▶ _Required action_: For the material below, state how many lines have the word "Billable" in them, with no other words.

________________________________________

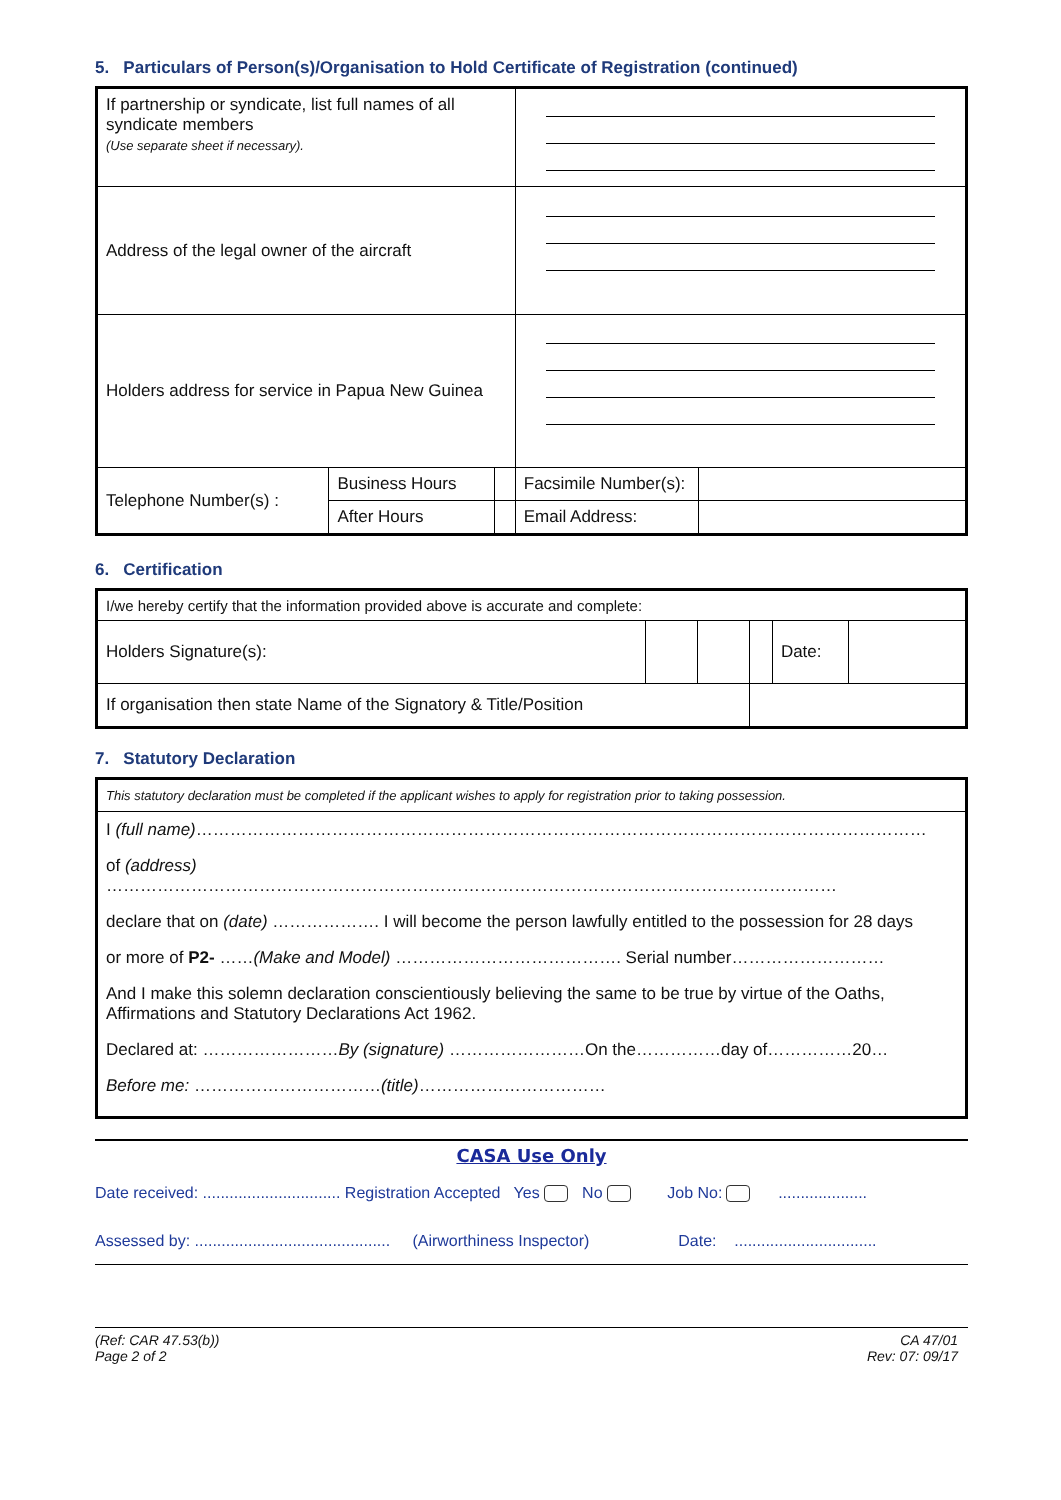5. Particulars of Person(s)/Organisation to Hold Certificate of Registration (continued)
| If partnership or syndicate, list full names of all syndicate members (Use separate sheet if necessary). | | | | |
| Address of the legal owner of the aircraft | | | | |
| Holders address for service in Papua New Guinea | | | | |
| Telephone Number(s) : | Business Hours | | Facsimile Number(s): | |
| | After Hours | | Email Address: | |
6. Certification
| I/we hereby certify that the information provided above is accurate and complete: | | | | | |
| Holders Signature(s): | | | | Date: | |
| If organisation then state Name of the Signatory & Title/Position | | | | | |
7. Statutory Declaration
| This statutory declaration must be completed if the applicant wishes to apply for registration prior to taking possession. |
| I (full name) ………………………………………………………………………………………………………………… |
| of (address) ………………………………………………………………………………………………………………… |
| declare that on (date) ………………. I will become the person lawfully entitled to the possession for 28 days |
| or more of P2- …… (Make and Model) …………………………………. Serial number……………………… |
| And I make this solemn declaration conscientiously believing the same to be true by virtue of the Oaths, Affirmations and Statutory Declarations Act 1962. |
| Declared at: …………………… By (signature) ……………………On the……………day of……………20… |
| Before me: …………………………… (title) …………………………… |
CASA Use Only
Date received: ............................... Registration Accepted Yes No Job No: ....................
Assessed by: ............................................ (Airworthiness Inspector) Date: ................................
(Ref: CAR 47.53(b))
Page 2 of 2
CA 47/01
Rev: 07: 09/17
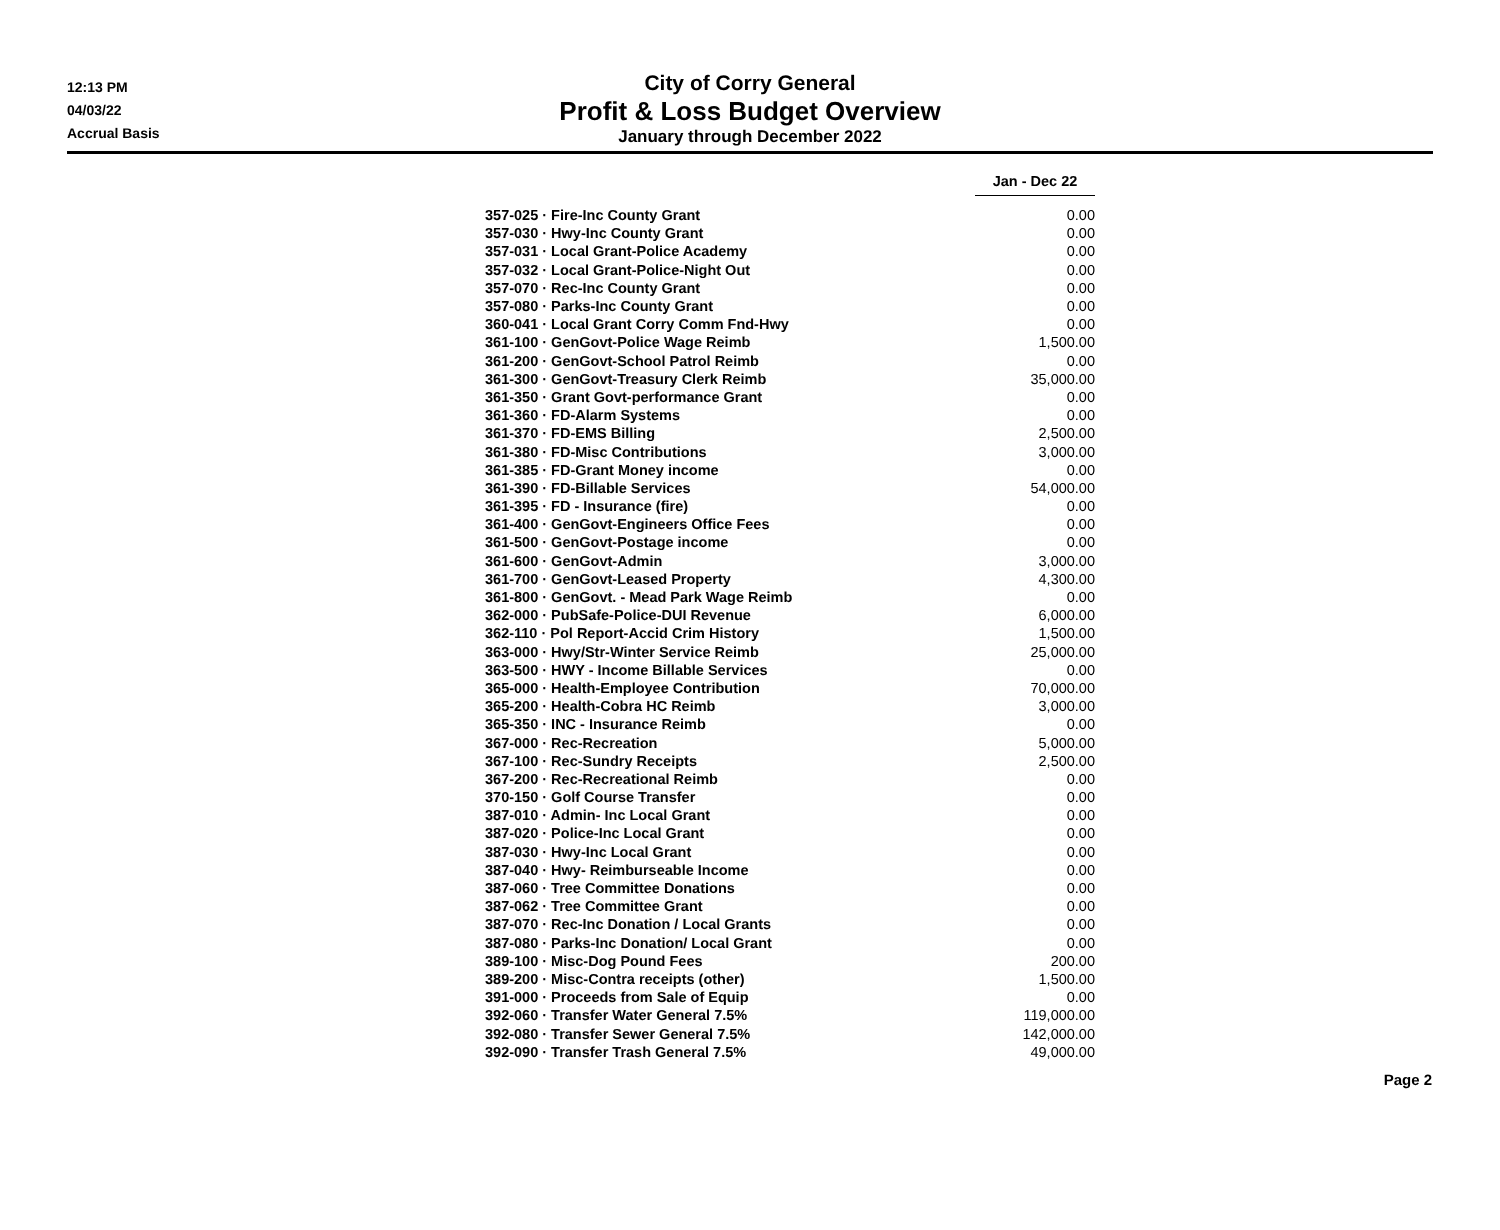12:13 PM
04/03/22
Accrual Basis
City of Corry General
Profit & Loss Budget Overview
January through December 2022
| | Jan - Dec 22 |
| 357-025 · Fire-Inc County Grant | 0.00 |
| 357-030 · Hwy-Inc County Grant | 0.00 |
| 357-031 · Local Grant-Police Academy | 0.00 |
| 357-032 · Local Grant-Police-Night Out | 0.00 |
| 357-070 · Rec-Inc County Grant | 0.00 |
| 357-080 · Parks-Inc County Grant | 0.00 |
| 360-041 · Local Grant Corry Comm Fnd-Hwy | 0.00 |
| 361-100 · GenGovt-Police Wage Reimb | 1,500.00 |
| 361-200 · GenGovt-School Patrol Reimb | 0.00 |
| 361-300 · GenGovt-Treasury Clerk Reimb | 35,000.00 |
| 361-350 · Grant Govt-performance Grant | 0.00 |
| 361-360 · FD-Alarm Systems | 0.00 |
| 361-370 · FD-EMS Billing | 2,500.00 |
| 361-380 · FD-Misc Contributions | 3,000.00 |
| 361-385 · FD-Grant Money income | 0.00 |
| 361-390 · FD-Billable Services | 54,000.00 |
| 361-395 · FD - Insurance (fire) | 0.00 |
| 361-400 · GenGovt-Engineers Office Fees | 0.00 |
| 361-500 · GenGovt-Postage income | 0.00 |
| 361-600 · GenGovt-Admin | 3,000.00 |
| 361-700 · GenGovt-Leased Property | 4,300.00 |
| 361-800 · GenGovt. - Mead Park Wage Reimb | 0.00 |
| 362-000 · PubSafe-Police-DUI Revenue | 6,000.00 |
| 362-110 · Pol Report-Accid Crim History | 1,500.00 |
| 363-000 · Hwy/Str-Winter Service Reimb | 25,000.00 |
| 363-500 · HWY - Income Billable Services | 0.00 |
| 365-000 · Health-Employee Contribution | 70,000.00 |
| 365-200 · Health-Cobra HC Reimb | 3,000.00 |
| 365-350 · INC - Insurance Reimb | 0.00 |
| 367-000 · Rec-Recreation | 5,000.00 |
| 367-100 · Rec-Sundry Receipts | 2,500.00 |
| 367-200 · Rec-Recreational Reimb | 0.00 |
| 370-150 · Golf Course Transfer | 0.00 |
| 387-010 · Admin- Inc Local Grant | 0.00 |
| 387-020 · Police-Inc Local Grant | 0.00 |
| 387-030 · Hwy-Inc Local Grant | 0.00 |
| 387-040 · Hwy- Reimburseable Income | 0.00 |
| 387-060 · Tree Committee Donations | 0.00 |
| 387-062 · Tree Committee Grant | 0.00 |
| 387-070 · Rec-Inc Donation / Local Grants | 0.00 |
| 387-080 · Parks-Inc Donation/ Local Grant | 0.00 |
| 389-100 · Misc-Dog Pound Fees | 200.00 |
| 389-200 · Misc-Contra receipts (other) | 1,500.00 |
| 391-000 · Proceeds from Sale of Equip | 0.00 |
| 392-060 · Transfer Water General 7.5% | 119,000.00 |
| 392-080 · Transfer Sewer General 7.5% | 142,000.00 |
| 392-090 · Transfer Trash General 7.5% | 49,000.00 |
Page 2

________________________________________

▶ _Solution_: 2